start
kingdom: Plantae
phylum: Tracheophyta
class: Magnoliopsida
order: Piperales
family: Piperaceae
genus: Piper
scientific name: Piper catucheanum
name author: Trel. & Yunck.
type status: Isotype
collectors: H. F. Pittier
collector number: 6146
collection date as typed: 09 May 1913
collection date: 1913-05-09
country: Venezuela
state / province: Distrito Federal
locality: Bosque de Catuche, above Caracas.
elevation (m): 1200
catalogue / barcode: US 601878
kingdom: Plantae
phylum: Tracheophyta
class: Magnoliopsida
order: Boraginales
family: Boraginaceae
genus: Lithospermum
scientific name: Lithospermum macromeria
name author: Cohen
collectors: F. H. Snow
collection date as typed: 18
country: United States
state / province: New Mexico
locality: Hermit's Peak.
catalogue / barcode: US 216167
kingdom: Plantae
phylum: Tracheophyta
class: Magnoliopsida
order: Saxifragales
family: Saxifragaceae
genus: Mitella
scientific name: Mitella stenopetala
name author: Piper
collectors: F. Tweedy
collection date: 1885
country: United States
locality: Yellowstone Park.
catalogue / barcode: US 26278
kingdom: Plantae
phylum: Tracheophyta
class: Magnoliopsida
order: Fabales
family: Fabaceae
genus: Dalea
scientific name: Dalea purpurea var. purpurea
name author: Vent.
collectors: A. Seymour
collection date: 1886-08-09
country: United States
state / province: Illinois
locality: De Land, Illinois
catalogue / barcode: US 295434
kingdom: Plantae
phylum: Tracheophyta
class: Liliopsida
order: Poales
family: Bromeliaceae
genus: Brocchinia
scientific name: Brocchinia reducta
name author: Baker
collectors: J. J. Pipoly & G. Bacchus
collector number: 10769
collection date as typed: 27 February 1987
end
## TASK DESCRIPTION
Can you lay out every line of the material above as a JSON list of strings, with one string per line and blank lines omitted?

## EXERCISE SOLUTION
[
  "kingdom: Plantae",
  "phylum: Tracheophyta",
  "class: Magnoliopsida",
  "order: Piperales",
  "family: Piperaceae",
  "genus: Piper",
  "scientific name: Piper catucheanum",
  "name author: Trel. & Yunck.",
  "type status: Isotype",
  "collectors: H. F. Pittier",
  "collector number: 6146",
  "collection date as typed: 09 May 1913",
  "collection date: 1913-05-09",
  "country: Venezuela",
  "state / province: Distrito Federal",
  "locality: Bosque de Catuche, above Caracas.",
  "elevation (m): 1200",
  "catalogue / barcode: US 601878",
  "kingdom: Plantae",
  "phylum: Tracheophyta",
  "class: Magnoliopsida",
  "order: Boraginales",
  "family: Boraginaceae",
  "genus: Lithospermum",
  "scientific name: Lithospermum macromeria",
  "name author: Cohen",
  "collectors: F. H. Snow",
  "collection date as typed: 18",
  "country: United States",
  "state / province: New Mexico",
  "locality: Hermit's Peak.",
  "catalogue / barcode: US 216167",
  "kingdom: Plantae",
  "phylum: Tracheophyta",
  "class: Magnoliopsida",
  "order: Saxifragales",
  "family: Saxifragaceae",
  "genus: Mitella",
  "scientific name: Mitella stenopetala",
  "name author: Piper",
  "collectors: F. Tweedy",
  "collection date: 1885",
  "country: United States",
  "locality: Yellowstone Park.",
  "catalogue / barcode: US 26278",
  "kingdom: Plantae",
  "phylum: Tracheophyta",
  "class: Magnoliopsida",
  "order: Fabales",
  "family: Fabaceae",
  "genus: Dalea",
  "scientific name: Dalea purpurea var. purpurea",
  "name author: Vent.",
  "collectors: A. Seymour",
  "collection date: 1886-08-09",
  "country: United States",
  "state / province: Illinois",
  "locality: De Land, Illinois",
  "catalogue / barcode: US 295434",
  "kingdom: Plantae",
  "phylum: Tracheophyta",
  "class: Liliopsida",
  "order: Poales",
  "family: Bromeliaceae",
  "genus: Brocchinia",
  "scientific name: Brocchinia reducta",
  "name author: Baker",
  "collectors: J. J. Pipoly & G. Bacchus",
  "collector number: 10769",
  "collection date as typed: 27 February 1987"
]